ROOT = Path(__file__).resolve().parents[1]
if str(ROOT) not in sys.path:
    sys.path.insert(0, str(ROOT))

from number_edit.common import ensure_dir, load_jsonl, write_jsonl  # re-export


# ── Target Symbols (unified, no = sign) ──────────────────────────────────────

# All 7 target symbols and their variants
SYMBOL_SWAP: Dict[str, str] = {
    # Relations: direction swap
    ">": "<",
    "<": ">",
    "\\geq": "\\leq",
    "\\ge": "\\le",
    "≥": "≤",
    "\\leq": "\\geq",
    "\\le": "\\ge",
    "≤": "≥",
    "\\gt": "\\lt",
    "\\lt": "\\gt",
    # Operators: inverse swap
    "+": "-",
    "-": "+",
    "\\times": "\\div",
    "×": "÷",
    "\\cdot": "\\div",
    "·": "÷",
    "\\div": "\\times",
    "÷": "×",
}


def perturb_symbol(symbol: str) -> Optional[str]:
    """Return the unsound replacement for a symbol.
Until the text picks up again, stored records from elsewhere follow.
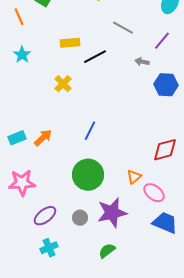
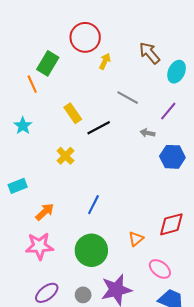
orange line: (19, 17) -> (32, 84), moved
yellow rectangle: (70, 43) -> (73, 113), turned 60
cyan rectangle: (17, 138) -> (18, 186), moved
orange triangle: (134, 177) -> (136, 239), moved
pink star: (22, 183) -> (39, 246), moved

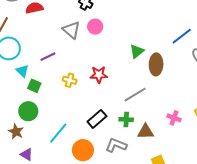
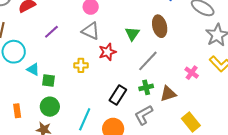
gray triangle: (71, 30) -> (91, 31), moved
green triangle: (137, 51) -> (132, 34), moved
purple line: (48, 57) -> (51, 32), moved
pink cross: (174, 118) -> (192, 73), turned 32
gray L-shape: (116, 145) -> (144, 115), turned -35

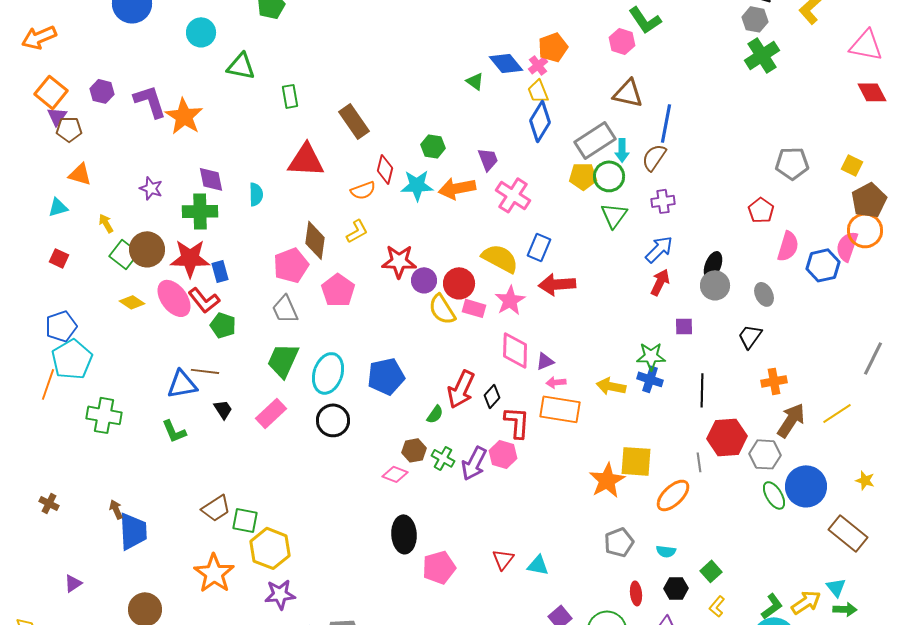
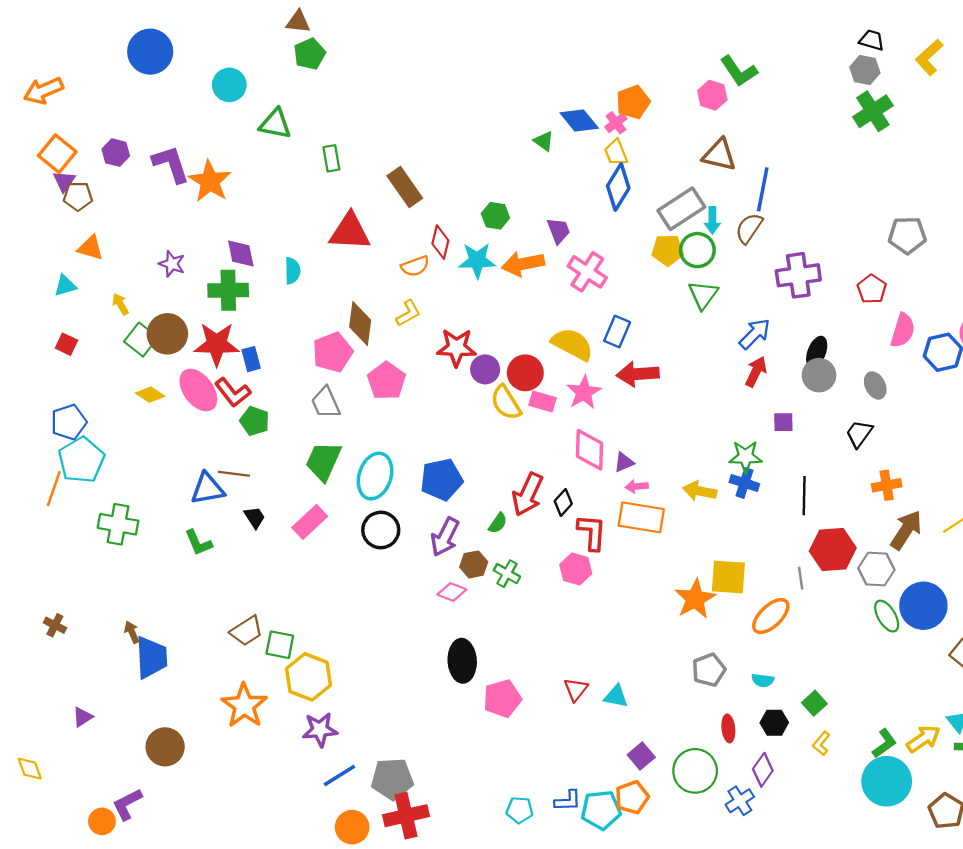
purple cross: (663, 201) -> (798, 275), moved, size x1.6
purple arrow: (474, 463) -> (445, 537), moved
Deterministic, no randomness.

    For LaTeX commands (\\leq, etc.), adds trailing space to prevent
    merging with the next token (e.g., \\leqf would be invalid LaTeX).
    """
    s = symbol.strip()
    new = SYMBOL_SWAP.get(s)
    if new is None:
        return None
    # LaTeX commands need trailing space if original was a single char
    if new.startswith("\\") and not s.startswith("\\"):
        new = new + " "
    return new


# ── Precise Symbol Replacement ──────────────────────────────────────────────

def replace_symbol(
    text: str,
    offset_start: int,
    offset_end: int,
    old_symbol: str,
    new_symbol: str,
    context: str = "",
) -> Optional[str]:
    """Replace a symbol. Exact offset first, then context-guided fallback."""
    # Try exact offset first
    if 0 <= offset_start < len(text) and offset_end <= len(text):
        if text[offset_start:offset_end] == old_symbol:
            return text[:offset_start] + new_symbol + text[offset_end:]
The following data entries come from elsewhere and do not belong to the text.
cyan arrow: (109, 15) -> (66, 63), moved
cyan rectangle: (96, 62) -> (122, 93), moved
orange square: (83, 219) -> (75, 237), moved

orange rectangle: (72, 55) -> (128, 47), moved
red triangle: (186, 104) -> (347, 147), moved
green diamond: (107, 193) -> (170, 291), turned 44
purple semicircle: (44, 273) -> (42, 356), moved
    # Fallback: find occurrences in text
    matches = list(re.finditer(re.escape(old_symbol), text))
    if not matches:
        return None

    # Filter out matches inside comment markers (/-- or -/)
    def is_in_comment_marker(m):
        pos = m.start()
        if old_symbol == "-":
            if pos > 0 and text[pos - 1] == "/":
                return True
            if pos > 0 and text[pos - 1] == "-" and pos > 1 and text[pos - 2] == "/":
                return True
            if pos + 1 < len(text) and text[pos + 1] == "/":
                return True
            if pos + 1 < len(text) and text[pos + 1] == "-":
                return True
        return False

    matches = [m for m in matches if not is_in_comment_marker(m)]
    if not matches:
        return None

    if len(matches) == 1:
        m = matches[0]
        return text[:m.start()] + new_symbol + text[m.end():]
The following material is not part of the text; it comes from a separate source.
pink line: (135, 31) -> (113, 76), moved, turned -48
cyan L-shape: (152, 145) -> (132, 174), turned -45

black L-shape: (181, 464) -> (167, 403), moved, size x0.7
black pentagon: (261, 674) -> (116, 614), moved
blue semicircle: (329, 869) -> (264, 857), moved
    # Multiple occurrences — use context to pick the right one
    if context:
        ctx_clean = context[:40].strip()
        for m in matches:
            window_start = max(0, m.start() - 30)
            window_end = min(len(text), m.end() + 30)
            window = text[window_start:window_end]
            ctx_words = [w for w in ctx_clean.split() if len(w) > 3]
            matches_ctx = sum(1 for w in ctx_words if w in window)
            if matches_ctx >= 2:
                return text[:m.start()] + new_symbol + text[m.end():]

    # Last resort: pick nearest to offset_start
    if offset_start >= 0:
        best = min(matches, key=lambda m: abs(m.start() - offset_start))
        return text[:best.start()] + new_symbol + text[best.end():]

    return None


# ── Edit Types (simplified: just statement vs proof) ─────────────────────────

EDIT_TYPES = ("statement_edit", "proof_edit")